Work item
From the records below, set down exactly the lines starting with the line that contains "10: (595, 245)" and going on through the line that contains "23: (565, 271)". Nothing else is wanted.

Supplied entries

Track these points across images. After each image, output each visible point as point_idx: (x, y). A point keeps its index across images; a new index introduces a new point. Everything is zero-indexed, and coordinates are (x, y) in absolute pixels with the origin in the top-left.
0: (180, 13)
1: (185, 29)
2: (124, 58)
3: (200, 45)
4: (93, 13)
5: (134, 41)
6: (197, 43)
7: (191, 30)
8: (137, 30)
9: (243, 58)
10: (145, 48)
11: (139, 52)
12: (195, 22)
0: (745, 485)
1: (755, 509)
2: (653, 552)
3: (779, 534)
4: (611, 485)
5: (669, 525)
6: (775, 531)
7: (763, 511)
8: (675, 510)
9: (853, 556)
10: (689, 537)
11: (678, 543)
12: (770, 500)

--

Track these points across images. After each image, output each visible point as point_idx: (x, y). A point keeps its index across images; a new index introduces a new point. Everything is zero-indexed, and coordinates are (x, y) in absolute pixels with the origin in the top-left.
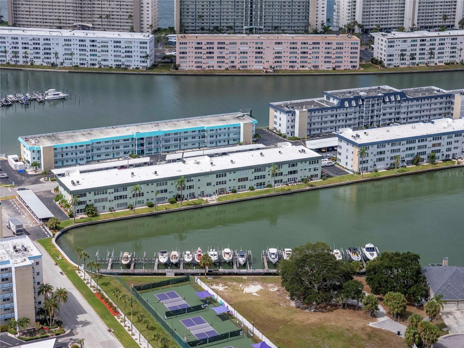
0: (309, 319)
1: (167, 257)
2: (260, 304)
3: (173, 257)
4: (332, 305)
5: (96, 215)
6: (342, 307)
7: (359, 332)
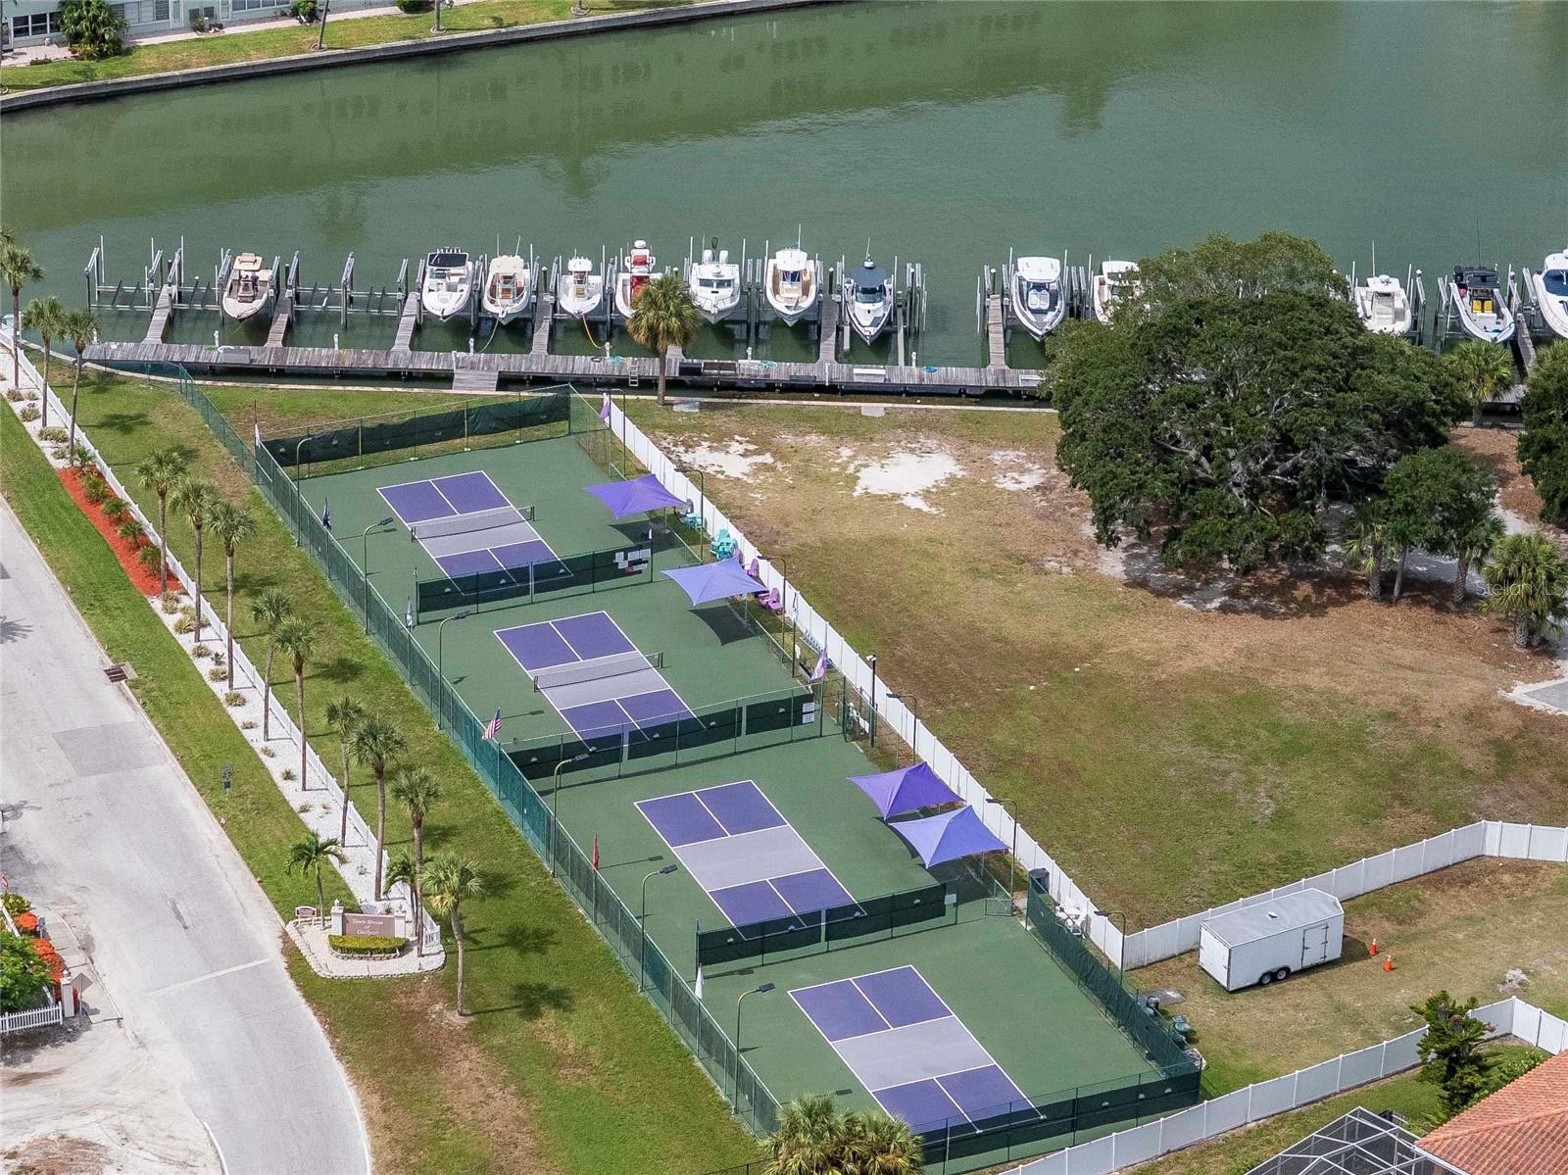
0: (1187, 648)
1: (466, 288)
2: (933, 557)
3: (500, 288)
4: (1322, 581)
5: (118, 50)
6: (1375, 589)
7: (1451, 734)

--

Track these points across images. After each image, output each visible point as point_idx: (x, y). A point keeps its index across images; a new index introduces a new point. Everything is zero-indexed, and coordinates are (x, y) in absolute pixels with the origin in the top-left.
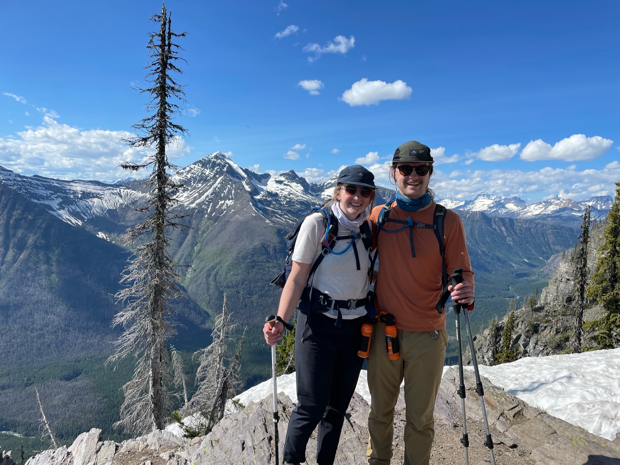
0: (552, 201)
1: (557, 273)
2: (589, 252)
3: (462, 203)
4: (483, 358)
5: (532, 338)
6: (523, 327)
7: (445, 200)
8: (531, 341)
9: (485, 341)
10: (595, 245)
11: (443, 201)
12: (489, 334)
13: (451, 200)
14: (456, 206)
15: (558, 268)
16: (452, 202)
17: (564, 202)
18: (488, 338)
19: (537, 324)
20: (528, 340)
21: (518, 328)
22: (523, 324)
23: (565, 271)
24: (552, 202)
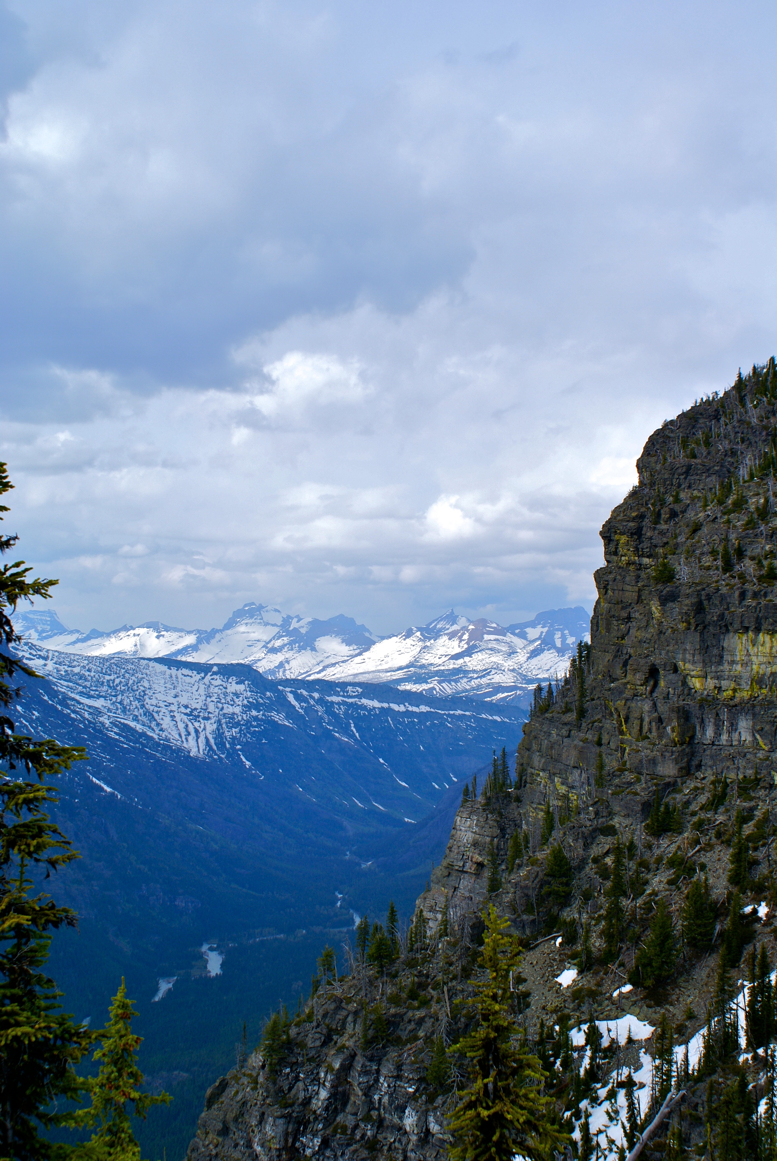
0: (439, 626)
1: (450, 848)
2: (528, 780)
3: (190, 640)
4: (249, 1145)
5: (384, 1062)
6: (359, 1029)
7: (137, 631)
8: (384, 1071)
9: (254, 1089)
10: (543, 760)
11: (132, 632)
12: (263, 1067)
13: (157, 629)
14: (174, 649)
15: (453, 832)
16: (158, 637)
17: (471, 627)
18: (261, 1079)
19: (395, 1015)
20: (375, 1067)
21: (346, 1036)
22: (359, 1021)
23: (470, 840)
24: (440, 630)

Reply to the exercise
10: (595, 245)
11: (443, 201)
12: (489, 334)
13: (451, 200)
14: (456, 206)
15: (558, 268)
16: (452, 202)
17: (564, 202)
18: (488, 338)
19: (537, 324)
20: (528, 340)
21: (518, 328)
22: (523, 324)
23: (565, 271)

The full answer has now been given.